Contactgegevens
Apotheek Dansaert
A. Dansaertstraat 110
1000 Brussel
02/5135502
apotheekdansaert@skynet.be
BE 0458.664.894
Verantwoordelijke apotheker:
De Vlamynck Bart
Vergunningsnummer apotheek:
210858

-=-=-

# [WHAT NEEDS TO BE DONE]
Set down every entry exactly as given.

# [ANSWER SECTION]
Contactgegevens
Apotheek Dansaert
A. Dansaertstraat 110
1000 Brussel
02/5135502
apotheekdansaert@skynet.be
BE 0458.664.894
Verantwoordelijke apotheker:
De Vlamynck Bart
Vergunningsnummer apotheek:
210858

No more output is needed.